I have been experimenting with time management for almost 10 years now. Early in my career as a researcher, I noticed that if you manage to focus well, you can get extremely productive and will need only a fraction of the time planned. However, achieving productivity is not trivial: there is no button on the back of your head to switch it on, unfortunately.

In this post, I would like to share the pure basics, which work well for me for many years now. You have heard many of them already, but I am sure you still do not “live” them, for one reason or another.

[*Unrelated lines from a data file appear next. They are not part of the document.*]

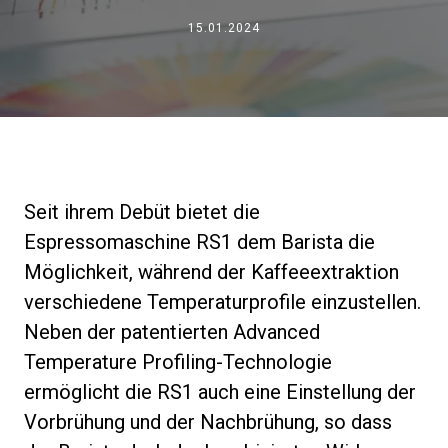
Nachrichten
15.01.2024
Geschichte
Unsere Labore
Seit ihrem Debüt bietet die
Nachhaltigkeit
Espressomaschine RS1 dem Barista die
Möglichkeit, während der Kaffeeextraktion
verschiedene Temperaturprofile einzustellen.
Connect
Neben der patentierten Advanced
Temperature Profiling-Technologie
Kontaktieren Sie uns
ermöglicht die RS1 auch eine Einstellung der
Vorbrühung und der Nachbrühung, so dass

  1. Switch off media when you want to focus. Put your phone in the next room, switch off email and all messaging apps. You probably know these. But did you think also about calendar notifications, Dropbox und Google Drive updates, etc? All these disrupt your flow and any disruption, even just for a second, brings you off your real work. In general, I am very conservative which apps can send me notifications and I generally switch them all off. If I know that a meeting is upcoming and I am afraid to miss it because I am so deeply involved in my work, I set an alarm.

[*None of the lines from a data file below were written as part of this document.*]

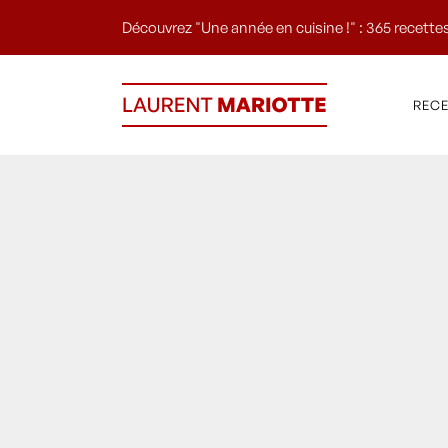
Découvrez "Une année en cuisine !" : 365 recettes
REC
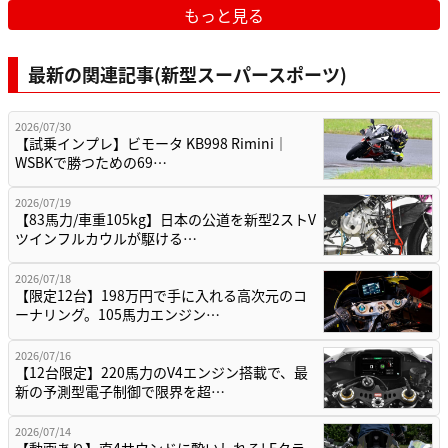
もっと見る
最新の関連記事(新型スーパースポーツ)
2026/07/30
【試乗インプレ】ビモータ KB998 Rimini｜
WSBKで勝つための69…
2026/07/19
【83馬力/車重105kg】日本の公道を新型2ストV
ツインフルカウルが駆ける…
2026/07/18
【限定12台】198万円で手に入れる高次元のコ
ーナリング。105馬力エンジン…
2026/07/16
【12台限定】220馬力のV4エンジン搭載で、最
新の予測型電子制御で限界を超…
2026/07/14
【動画あり】直4サウンドに酔いしれろ! Eクラ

  2. Allow emails to “ripe”. You do not have to answer each and any email that comes and surely not immediately. It is better to wait for at least several hours. This also means that you do not have to check on emails constantly, you can do so during waiting times (e.g. when a meeting has finished earlier). I really hate emails – once you answer one, an avalanche of further emails come upon you.
  3. Observe yourself and identify the most productive times. For me, these are the mornings, between 9am and 12pm, approximately. Block these slots for your most important work. Do not waste them for meetings, emails, etc.

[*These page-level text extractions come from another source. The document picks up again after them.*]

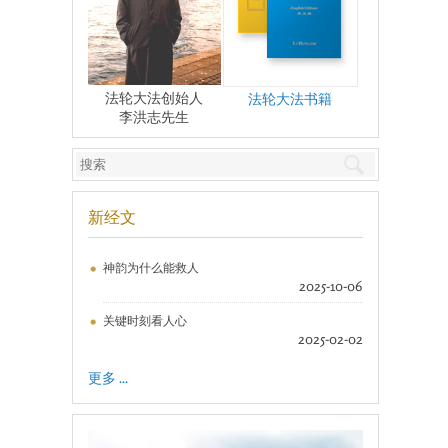
法轮大法创始人
法轮大法书籍
李洪志先生
新经文
神韵为什么能救人
2025-10-06
关键时刻看人心
2025-02-02
更多 ...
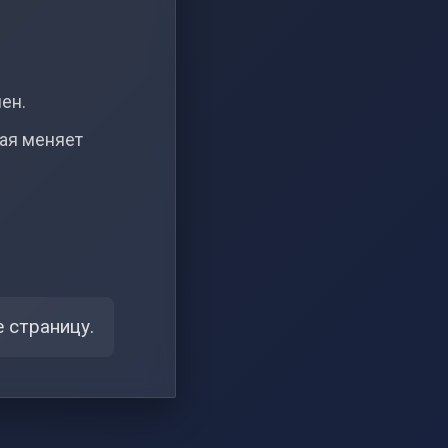
чен.
рая меняет
 страницу.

  4. Do not overbook your time. You want to work 8 hours per day? Then schedule at most 6. You need the remaining two for breaks, switching tasks, checking emails and   buying coffee in the cafeteria.
  5. Make a (virtual) office hour. Each time somebody asks you for a meeting, it costs you 3-4 minutes to check your calendar and to answer to that person. Especially with students and admin stuff, it is really useful to have a fixed office hour. I switch on my Zoom personal meeting and can check emails and do some other small and quick tasks while I am waiting for people to come. I find this extremely useful and efficient – people know when they can surely find me and talk to me and I know that I usually manage to put some todos off my list. Plus, people tend to be more constructive in your office hour, since they assume others are waiting.
  6. Organise your todos. It is not enough to keep a list of todos, since these lists tend to grow very long. What works better for me is to organise into sub-lists, which I can grab one by one and work myself down. For example, I have a list for paper writing, a list for teaching and students, a list for admin stuff, etc. The items which have a deadline, get a deadline. I am not a fan of putting deadlines to items which do not have any. For some reason, I always end up not meeting those (because I know they are not real and I cannot fool myself), but I still feel bad about it. What is worse, however, I cannot visually and quickly differentiate between real and non-real deadlines and I end up messing it all up. Thus, only real deadlines are marked. I use Trello for this.
  7. Reserve time for important tasks. Some tasks, like meetings and email checking, have the incredible talent of eating all your time, if you allow them to do so. If I go to all meetings I have been invited to and I answer all emails immediately, I would end up with almost no time for real work (like papers, and research, and teaching, and supervision – they are not few!) Thus, I started reserving floating slots for time eaters. I would decide how much time I need to invest in them, e.g. 15 hours per week for meetings (wow, so much!). Then, once I schedule a meeting, one of these floating slots disappear from your calendar. Once they are all gone, it is over – first come, first serve. This has taught me also to say no to meetings which I think will not   serve my priorities, so that I have meeting slots available for more important stuff. This principle, together with step 3 works well for me to keep control over my time.

I hope these could be useful also for others! Happy time optimising!